As usual, I can't think of a better source for the mental approach than Bobby Jones. Bobby was a perfectionist, and often became furious at anything short of perfection in his shotmaking. He also "played every shot for its ultimate possibilities." Eventually, however, he learned the virtue of the advice he had once been given by Bill Fownes, who told him, "Bob, you've got to learn that the best shot possible is not always the best shot to play." Bobby wrote:
"It took some doing, I'll admit, but it is a fact that I never did any real amount of winning until I learned to adjust my ambitions to more reasonable prospects shot by shot, and to strive for a rate of performance that was consistently good and reliable, rather than placing my hopes upon the accomplishment of a series of brilliant sallies."
Bobby analyzed his play and came to realize that he was scoring well but often could only find one or two shots in most rounds that had not been mishit to some degree. He wrote:
"I finally arrived at a sort of measure of expectancy that in a season's play I could perform at my best rate for not over half-a-dozen rounds, and that in any one of these best rounds I would not strike more than six shots, other than putts, exactly as intended.
If one should have confidence in such an appraisal, which I had, the following conclusions were inescapable:
1. I must be prepared for the making of mistakes.
2. I must try always to select the shot to be played and the manner of playing it so as to provide the widest possible margin for error.
3. I must expect to have to do some scrambling and not be discouraged if the amount happens to be more than normal.
The main point of all this for the play-for-fun golfer is to emphasize the importance even for him of adjusting his attitude towards the game before he goes out on the course. Let him first divest himself of any thought that it may be unsportsmanlike or unworthy to prepare himself for the play as best he can. There is no point in going out to play unless one has the desire to play well, and golf was not meant to be played impetuously; nor is one likely to exercise the needed restraint and self-discipline unless one has prepared oneself in advance."

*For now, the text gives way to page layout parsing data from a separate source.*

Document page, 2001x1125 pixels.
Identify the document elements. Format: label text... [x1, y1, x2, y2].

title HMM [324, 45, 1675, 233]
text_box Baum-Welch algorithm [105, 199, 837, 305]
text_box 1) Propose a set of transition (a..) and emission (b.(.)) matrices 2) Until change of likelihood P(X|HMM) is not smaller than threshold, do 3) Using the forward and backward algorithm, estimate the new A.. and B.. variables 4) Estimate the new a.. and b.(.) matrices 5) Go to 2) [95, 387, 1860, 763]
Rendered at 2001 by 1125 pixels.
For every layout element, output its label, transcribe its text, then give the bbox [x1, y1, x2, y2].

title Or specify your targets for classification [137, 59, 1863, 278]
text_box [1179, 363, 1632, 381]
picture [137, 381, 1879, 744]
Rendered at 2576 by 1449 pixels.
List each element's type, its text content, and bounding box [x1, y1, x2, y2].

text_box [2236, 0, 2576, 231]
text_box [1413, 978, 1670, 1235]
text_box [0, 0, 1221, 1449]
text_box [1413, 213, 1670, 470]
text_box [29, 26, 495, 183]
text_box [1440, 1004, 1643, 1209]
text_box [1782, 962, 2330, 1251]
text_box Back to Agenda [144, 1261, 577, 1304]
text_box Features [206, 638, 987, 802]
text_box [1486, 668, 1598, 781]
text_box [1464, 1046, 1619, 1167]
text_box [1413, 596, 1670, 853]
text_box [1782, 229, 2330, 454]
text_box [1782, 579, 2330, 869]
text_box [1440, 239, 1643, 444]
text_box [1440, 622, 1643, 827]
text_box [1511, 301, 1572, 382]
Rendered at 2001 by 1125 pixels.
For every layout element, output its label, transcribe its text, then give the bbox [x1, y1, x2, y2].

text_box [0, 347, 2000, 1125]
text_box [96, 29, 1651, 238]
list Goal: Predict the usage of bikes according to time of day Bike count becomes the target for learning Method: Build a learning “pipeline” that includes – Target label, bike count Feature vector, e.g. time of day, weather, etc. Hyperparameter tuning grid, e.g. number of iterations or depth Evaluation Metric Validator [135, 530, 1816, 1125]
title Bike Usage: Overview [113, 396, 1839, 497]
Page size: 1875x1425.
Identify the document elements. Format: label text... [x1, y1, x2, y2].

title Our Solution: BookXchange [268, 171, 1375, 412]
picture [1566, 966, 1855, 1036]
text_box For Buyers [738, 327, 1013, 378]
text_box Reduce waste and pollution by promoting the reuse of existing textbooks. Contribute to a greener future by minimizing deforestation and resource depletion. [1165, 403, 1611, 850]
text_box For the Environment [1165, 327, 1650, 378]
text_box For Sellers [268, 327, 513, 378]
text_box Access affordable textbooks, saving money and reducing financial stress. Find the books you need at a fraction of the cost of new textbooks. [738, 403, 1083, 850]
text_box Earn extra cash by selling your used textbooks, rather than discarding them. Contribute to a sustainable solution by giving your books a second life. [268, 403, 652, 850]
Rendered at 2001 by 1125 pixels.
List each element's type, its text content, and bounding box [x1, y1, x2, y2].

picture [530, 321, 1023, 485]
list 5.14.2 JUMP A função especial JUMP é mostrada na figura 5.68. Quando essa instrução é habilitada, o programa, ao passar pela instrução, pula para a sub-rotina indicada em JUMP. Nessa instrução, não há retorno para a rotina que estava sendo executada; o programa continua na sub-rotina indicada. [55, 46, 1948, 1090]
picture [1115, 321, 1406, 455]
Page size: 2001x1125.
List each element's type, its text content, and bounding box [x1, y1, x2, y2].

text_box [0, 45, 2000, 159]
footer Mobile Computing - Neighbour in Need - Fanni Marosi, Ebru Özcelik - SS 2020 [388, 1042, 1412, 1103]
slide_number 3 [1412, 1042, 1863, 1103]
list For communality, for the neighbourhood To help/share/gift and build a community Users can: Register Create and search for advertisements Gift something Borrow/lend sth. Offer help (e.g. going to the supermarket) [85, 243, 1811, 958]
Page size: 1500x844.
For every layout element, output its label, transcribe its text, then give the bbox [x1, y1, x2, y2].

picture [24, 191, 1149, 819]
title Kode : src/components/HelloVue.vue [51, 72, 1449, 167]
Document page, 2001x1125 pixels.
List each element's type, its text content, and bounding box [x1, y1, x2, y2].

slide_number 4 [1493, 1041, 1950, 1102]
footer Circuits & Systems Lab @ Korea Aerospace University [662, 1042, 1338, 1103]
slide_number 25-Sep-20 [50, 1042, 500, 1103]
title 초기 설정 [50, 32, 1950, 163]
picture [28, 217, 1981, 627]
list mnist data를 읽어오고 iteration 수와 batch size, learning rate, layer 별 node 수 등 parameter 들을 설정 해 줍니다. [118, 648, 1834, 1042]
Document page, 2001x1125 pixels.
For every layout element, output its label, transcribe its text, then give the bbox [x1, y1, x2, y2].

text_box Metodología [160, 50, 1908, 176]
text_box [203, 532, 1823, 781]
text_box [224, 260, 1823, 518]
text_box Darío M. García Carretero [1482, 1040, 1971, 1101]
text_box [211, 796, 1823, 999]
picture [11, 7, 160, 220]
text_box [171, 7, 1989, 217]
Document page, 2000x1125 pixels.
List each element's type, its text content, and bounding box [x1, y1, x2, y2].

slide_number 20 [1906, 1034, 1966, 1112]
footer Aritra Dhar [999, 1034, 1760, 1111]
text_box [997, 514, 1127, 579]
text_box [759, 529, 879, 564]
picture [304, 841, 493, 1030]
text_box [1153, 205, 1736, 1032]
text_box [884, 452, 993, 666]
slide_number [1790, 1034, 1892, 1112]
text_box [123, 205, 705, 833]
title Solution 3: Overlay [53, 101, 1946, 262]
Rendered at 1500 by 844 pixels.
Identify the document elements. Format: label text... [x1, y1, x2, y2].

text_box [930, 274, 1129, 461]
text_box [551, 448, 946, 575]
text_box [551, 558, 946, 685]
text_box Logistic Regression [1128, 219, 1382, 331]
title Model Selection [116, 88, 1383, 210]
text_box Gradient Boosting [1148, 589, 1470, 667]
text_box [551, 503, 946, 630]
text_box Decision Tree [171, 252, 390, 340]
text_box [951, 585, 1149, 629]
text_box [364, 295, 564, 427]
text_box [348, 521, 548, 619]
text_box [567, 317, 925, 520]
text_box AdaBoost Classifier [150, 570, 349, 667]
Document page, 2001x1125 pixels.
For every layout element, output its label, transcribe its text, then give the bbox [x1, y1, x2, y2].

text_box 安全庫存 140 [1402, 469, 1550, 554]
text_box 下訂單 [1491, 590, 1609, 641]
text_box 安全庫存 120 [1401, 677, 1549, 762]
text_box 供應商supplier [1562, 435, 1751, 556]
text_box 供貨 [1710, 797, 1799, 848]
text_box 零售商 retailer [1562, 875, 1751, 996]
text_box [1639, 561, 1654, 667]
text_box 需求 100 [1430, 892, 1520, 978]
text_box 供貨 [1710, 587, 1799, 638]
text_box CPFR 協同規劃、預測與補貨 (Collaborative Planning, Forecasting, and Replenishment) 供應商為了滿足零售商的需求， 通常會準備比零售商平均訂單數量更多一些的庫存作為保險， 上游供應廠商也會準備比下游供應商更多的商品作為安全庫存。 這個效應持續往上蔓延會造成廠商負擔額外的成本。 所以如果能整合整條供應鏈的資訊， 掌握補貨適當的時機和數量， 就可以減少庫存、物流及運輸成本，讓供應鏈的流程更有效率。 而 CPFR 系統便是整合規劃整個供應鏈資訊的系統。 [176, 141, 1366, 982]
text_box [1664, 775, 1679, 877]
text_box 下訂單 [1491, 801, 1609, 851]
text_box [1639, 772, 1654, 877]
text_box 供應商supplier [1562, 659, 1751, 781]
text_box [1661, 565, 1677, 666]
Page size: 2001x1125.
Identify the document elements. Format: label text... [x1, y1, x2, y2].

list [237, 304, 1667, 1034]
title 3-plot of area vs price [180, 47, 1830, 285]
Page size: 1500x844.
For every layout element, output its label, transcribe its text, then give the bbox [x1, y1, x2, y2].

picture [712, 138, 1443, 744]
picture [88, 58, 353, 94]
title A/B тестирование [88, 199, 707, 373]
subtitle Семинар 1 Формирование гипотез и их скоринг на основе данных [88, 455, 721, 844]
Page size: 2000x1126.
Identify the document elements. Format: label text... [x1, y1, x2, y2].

Considering this was the way the greatest player of his generation learned to approach every round, how much more so shouldn't we prepare ourselves in advance for the making of mistakes and the inevitability that we will have to be scrambling out there. Also we should be just as, or more, prepared to play the kind of shots that give us the widest margin of error. This is the way to prepare mentally for every round. Hope for the best, but expect that no round of golf will be without some trouble.